▸ **Directions**:
Copy verbatim everything in the entries from the line containing "Combined, do Motor" down to the line containing "What percentage is", including both of those lines.

(Dataset items)

########################################

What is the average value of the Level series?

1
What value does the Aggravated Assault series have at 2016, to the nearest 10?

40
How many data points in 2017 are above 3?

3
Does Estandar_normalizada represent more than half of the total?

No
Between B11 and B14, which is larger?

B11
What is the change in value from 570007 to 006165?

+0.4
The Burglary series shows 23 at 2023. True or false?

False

########################################

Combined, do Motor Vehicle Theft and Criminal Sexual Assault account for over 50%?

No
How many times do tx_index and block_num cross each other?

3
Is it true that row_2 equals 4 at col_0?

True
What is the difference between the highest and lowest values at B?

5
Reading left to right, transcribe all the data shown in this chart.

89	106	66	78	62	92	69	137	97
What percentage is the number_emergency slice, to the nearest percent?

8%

########################################

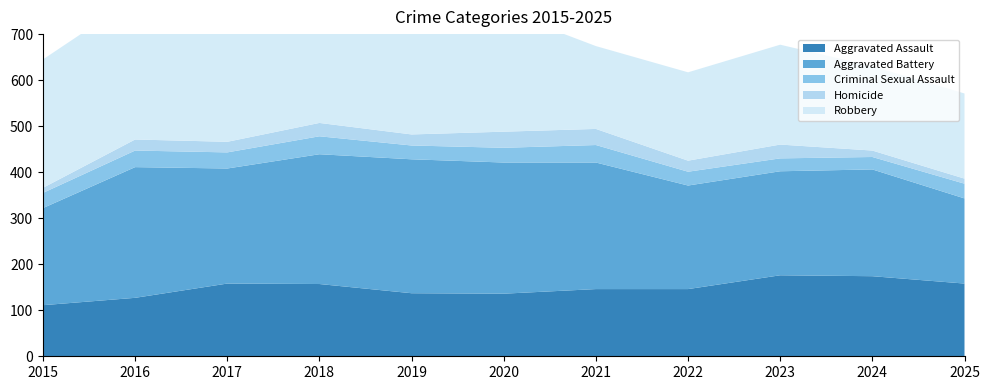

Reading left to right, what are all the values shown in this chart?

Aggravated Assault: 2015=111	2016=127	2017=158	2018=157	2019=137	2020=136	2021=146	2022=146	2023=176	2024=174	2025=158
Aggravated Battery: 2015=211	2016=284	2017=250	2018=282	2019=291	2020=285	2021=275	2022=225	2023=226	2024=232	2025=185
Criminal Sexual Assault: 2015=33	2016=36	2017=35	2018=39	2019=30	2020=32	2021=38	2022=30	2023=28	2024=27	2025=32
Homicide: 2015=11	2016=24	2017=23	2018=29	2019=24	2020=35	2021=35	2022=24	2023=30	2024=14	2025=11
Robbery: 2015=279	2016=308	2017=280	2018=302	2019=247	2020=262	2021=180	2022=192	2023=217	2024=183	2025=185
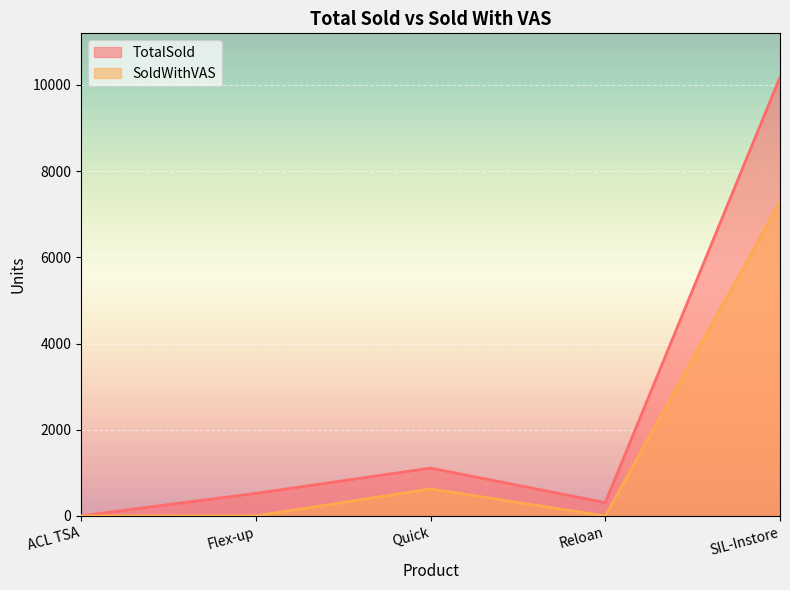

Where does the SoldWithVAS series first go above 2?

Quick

########################################

▸ **Written reply**:
Combined, do Motor Vehicle Theft and Criminal Sexual Assault account for over 50%?

No
How many times do tx_index and block_num cross each other?

3
Is it true that row_2 equals 4 at col_0?

True
What is the difference between the highest and lowest values at B?

5
Reading left to right, transcribe all the data shown in this chart.

89	106	66	78	62	92	69	137	97
What percentage is the number_emergency slice, to the nearest percent?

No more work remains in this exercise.